Exercise task A >> Repeat the records word for word, from their first line up to and including the line with "Locate an element".

Source extract >>
....................
2017 Women's Cinema Festival, Women's Cinema

2017 Women’s Cinema Festival – Day 7: Claire Denis’s Day


At long last, here’s your coverage of Day 7 of 2018 Women’s Cinema. Day 7 is the day to celebrate Claire Denis. Also, if you look up there in the menu bar, you will see a new section at the corner named…ahem… Directors’ Corner. I intend to go through some certain directors’ filmography after this project so I’ll put those under this new tag. Now, let’s move on to Day 7:

I only had experienced with her through 35 Rhums before, but even then she gave me a solid impression. It’s easy to see why her films have a long-lasting appeal. Her films are as much about sensual and rhythm as narrative, and sometimes the former can become the latter. Her films might appear to be dry as first, but digging into it, and there’s heaps of thematical relevance buried deep underneath. You can also see how much she loves her black characters through the way she shoots them and they way she chooses them as her central characters, from the colonial and racial clash portrayed from the perspective of a female ex-coloniser in her debut Chocolat (1988), to their own perspective in 35 Rhums (2008). It comes as no surprise since Denis herself was raised in the French colonial in Africa and came back to France at the age of 12. Denis’s also a versatile director, having directed horror (Trouble Every Day), sci-fi (the upcoming High Life), period piece, a romantic comedy and drama. About her signature film technique, she prefers still, well-composition shots and long takes. Her films often get shaped in the editing room, where she creates the rhythm that most well-known through her masterpiece Beau Travail (1999). Although widely regarded as one of the best female directors working today, Cannes Festival surprisingly has been sceptical of her works. Only her debut Chocolat (1988) made it to the Main Competition, other films are often sidelined in Un Certain Regard slots.

Other side note is that one of my online friend, Kaiser Eoghan, also contribute his own take on Denis’s debut Chocolat. My deep gratitude to him for doing this with me. Now, if any of you readers want to participate by writing your reviews on these films, I’ll be happy to post it alongside with my reviews.

Chocolat (1988)

“Horizon is a perceived line that vanishes as it is approached”

A sensitive, and complex look at the boundary between racial and colonial relationship in a French-colonial African country. Chocolat tells the story through the memory of now-adult France about her childhood place and the relationship between Protee (Issach Bankolé), a black houseboy with the young France and her mother Aimee (Giulia Boschi). Set in the end of the colonial era in an isolated place where time and space feel as though standing still, the film more than gives you the sense and feel of vast African’s landscape. Denis often uses long, panning shots to convey the boundless silent landscape of nothingness. Chocolat is Denis’s debut, and she credits both Jim Jarmusch on Down By Law (1986) and Wim Wenders on Paris, Texas (1984) (whom she worked as an assistant prior to making her own films) as the influence for the Chocolat’s style. One thing that really stand out in this debut is Denis’s trust for her visual telling. This is a film about all these tensions that can never speak into word, all the social line that cannot see but easily feel, and the colonial relationship that is fragile and vulnerable.

That invisible line of unbalanced connection is examined by the bond between Protee and young France and a sexual tension between him and Aimee. Protee has a powerful presence in his dignified manner and his weathered face. France’s father, Marc, is a captain in the French colonial army and is often away dealing with business and governing the area, leaving Protee to protect his wife and daughter. With France, they share a close relationship. We often see France play together with him and other African maids in their “common” place: either it’s the back of the house or under the car. In the opening, we see Protee offers her a bread with butter and black ants, which she happily eats it. Although as a white French, France is a hybrid between both Westernize culture and West African’s (in the case, Cameroon’s) own culture. But then again, they’re living on a different ground. At one point, she orders Protee to leave, which he hesitantly obeys. That all comes crashing down in the end where Protee purposely gives her a burning scar – a scar that best signifies the ongoing tension between the people in different side of colonial world.
....................
Records for this exercise >>
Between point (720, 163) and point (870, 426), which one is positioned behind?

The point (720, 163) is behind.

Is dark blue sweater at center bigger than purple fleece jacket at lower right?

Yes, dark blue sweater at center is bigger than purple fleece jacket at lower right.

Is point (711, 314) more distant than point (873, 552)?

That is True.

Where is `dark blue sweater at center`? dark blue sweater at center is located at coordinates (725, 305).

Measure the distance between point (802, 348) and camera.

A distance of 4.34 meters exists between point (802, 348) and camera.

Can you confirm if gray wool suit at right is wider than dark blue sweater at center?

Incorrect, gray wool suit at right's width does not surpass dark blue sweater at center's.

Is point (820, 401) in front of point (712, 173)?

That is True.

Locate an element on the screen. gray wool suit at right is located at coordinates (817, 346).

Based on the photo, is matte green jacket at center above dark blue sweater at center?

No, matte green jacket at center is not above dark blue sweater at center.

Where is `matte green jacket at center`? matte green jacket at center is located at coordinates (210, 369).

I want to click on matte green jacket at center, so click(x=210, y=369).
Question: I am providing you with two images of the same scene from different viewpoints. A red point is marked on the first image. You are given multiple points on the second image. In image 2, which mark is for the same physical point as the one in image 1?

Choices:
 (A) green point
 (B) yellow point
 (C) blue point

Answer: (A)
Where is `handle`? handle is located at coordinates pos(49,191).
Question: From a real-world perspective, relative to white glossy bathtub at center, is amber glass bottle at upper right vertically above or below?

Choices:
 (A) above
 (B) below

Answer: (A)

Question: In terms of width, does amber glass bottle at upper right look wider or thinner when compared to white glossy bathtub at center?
....................
Exercise task B >> Proceed with the Claire Denis festival review, continuing it from where it stops.

Final result A >>
Between point (720, 163) and point (870, 426), which one is positioned behind?

The point (720, 163) is behind.

Is dark blue sweater at center bigger than purple fleece jacket at lower right?

Yes, dark blue sweater at center is bigger than purple fleece jacket at lower right.

Is point (711, 314) more distant than point (873, 552)?

That is True.

Where is `dark blue sweater at center`? dark blue sweater at center is located at coordinates (725, 305).

Measure the distance between point (802, 348) and camera.

A distance of 4.34 meters exists between point (802, 348) and camera.

Can you confirm if gray wool suit at right is wider than dark blue sweater at center?

Incorrect, gray wool suit at right's width does not surpass dark blue sweater at center's.

Is point (820, 401) in front of point (712, 173)?

That is True.

Locate an element on the screen. gray wool suit at right is located at coordinates (817, 346).

Final result B >>
The sexual tension between him and Aimee, likewise, takes a silent and subtle route. It comes gradually, from Aimee’s insecure about the place, to something simple like a bath. For Protee and all the maids, their shower is in public’s space. At one point, we see Aimee and France pass by it, reminding Protee’s own social space. Protee’s action of refusing Aimee’s advance can be seen as his refusal for class’s dominance. As the course of the film, we also see several other white characters and their relationship with the native African servants. One of them flat-out discriminate the native, but hiding his food for his African mistress. The other, Luc, also white boy but behaves like a black. He eats and sleeps together with the African servants. He berates Protee at his own identity before Protee throws him out of the house.

The film is bookended as the adult France visits back her hometown and meet an African-American man named Mungo Park (Emmet Judson Williamson). As we know more about his story, it becomes ambiguous what exactly is a bond of both France and Mungo and this African land. One is white who used to grow up in this land and the other is black but has been living overseas for a long time. Like the scar in her palm which indicates that she’s someone with no pass or future, so does this colonial bond and the search for identity of each character.

Kaiser Eoghan’s review:

Chocolat is a 100 minute drama film directed by Claire Denis, starring Isaac de Bankolé and Giliua Boschi, it focuses on a French woman, who travelling through Africa, reflects upon her past living there.

Generally when racial dramas are brought up, there is always the unfortunate snag that goes along with the genres association with thankless, cheap critic proof cash ins more about winning awards than respecting the subject matter.
So it came much as a welcome with Denis’ film presents a far more earnest look and approach.
Bankolé plays the servant character with respect, and humbleness, free of tokenism or Oscar baiting and he and Denis get across a man who though showing restraint, is clear in his frustration and it’s because of this low key method and slow pace of the film that the only moment he has to cry is in a private moment and when he does snap later on, it registers more because of how much we saw him holding back.
Though in flashbacks, the girl’s relationship with the black man has a charm to it, the girl herself feels like a prop at times, it seems less about her, although she serves as a good, innocent device that Bankolé can take some solace in.
Significantly more interesting is her mother’s relation to the Bankolé black servant character that’s a mix of hot and cold, it’s also like the rest of the film, even the racist outbursts, blatant or casual, are never overdone, maintaining an understated sense. This relation seems to come off as largely implied and is all the better for it dramatically and narratively.
We don’t need infodumps about French military guys or missionaries and Denis keeps it straight to the point with quick scenes showing a priest and a soldier, also notetable is a Queen Victoria picture hiding in the background. There’s a scene later on where a white man takes food to a stashed away black woman, that stands out while being so welcomingly simple.
Cameroon also looks like a kind of pretty place captured by Denis’ camera.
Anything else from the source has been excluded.